The Hard Cell
Sony, IBM and Toshiba delivered an in-depth presentation at the ISSCC (International Solid State Circuits Conference) in San Francisco on Monday, revealing their Cell processor for the first time. The Cell is the culmination of their joint research and development work that began in March 2001 at a design lab based in Austin, Texas.
The Cell processor is a 90nm chip that incorporates 234 million transistors and features a breakthrough multi-core architecture and ultra-fast communications capabilities. Initial hardware testing indicates clock speeds well above four gigahertz and (incredibly) over 256 gigaflops. That's over 256 billion floating point operations per second. According to a list maintained by scientists at the University of Mannheim and the University of Tennessee as recently as June 2002, that level of performance would rank the 2 centimetre wide Cell chip among the 500 fastest supercomputers in the world. The Cell is operating-system independant, and is capable of running multiple operating systems simultaneously.
William Zeitler, senior VP and executive of the IBM Systems and Technology Group, said "Today we see the tangible results of our collaboration: an open, multi-core, microprocessor that portends a new era in graphics and multi-media performance." Ken Kutaragi, the "father of Playstation" and president of Sony Computer Entertainment Inc, added "With Cell opening a doorway, a new chapter in computer science is about to begin." Masashi Muromachi, corporate VP of Toshiba Corporation and president & CEO of Toshiba's Semiconductor Company, said "We are proud that Cell, a revolutionary microprocessor with a brand new architecture that leapfrogs the performance of existing processors, has been created through a perfect synergy of IBM, Sony Group and Toshiba's capabilities and talented resources.
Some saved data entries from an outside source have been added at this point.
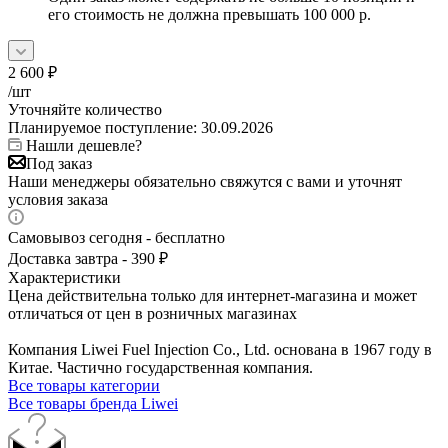
его стоимость не должна превышать 100 000 р.
2 600
₽
/шт
Уточняйте количество
Планируемое поступление: 30.09.2026
Нашли дешевле?
Под заказ
Наши менеджеры обязательно свяжутся с вами и уточнят
условия заказа
Самовывоз сегодня - бесплатно
Доставка завтра - 390 ₽
Характеристики
Цена действительна только для интернет-магазина и может
отличаться от цен в розничных магазинах
Компания Liwei Fuel Injection Co., Ltd. основана в 1967 году в
Китае. Частично государственная компания.
Все товары категории
Все товары бренда Liwei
We are confident that Cell will provide major momentum for the progress of digital convergence, as a core device sustaining a whole spectrum of advanced information-rich broadband applications, from consumer electronics, home entertainment through various industrial systems."
Bold statements and very impressive specs, but performance in real world application is all that matters to the public. This of course, is entirely dependent on how well any given software is written to exploit the hardware. IBM claims that the Cell supports a number of programming models that should make programming for the chip relatively easy. Heat is always an issue with super-fast processors, but Cell will apparently rely only on air-cooling and is capable of running at five different power states to reduce the heat it produces.
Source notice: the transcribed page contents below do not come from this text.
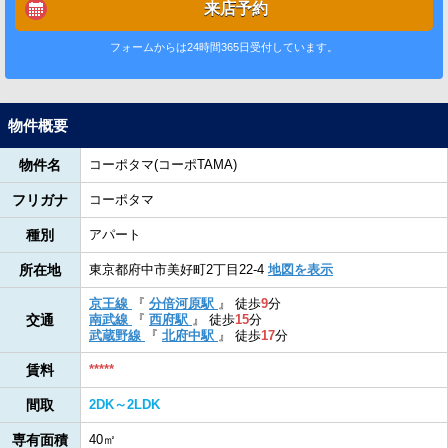
来店予約
フォームからは24時間365日受付しています。
物件概要
物件名
コーポタマ(コーポTAMA)
フリガナ
コーポタマ
種別
アパート
所在地
東京都府中市美好町2丁目22-4
地図を表示
京王線
『
分倍河原駅
』
徒歩
9
分
交通
南武線
『
西府駅
』
徒歩
15
分
武蔵野線
『
北府中駅
』
徒歩
17
分
賃料
*****
間取
2DK～2LDK
専有面積
40㎡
We'll have to wait a while before we see the Cell in real-world devices and can start to get an idea of its true potential. Sony's PlayStation 3, expected to launch in 2006, will likely be the flagship Cell device. XBox's successor will almost certainly beat the PS3 to the market, gaining some advantage in early sales. Whether Cell's sheer power will allow Sony to dominate in the next generation remains to be seen.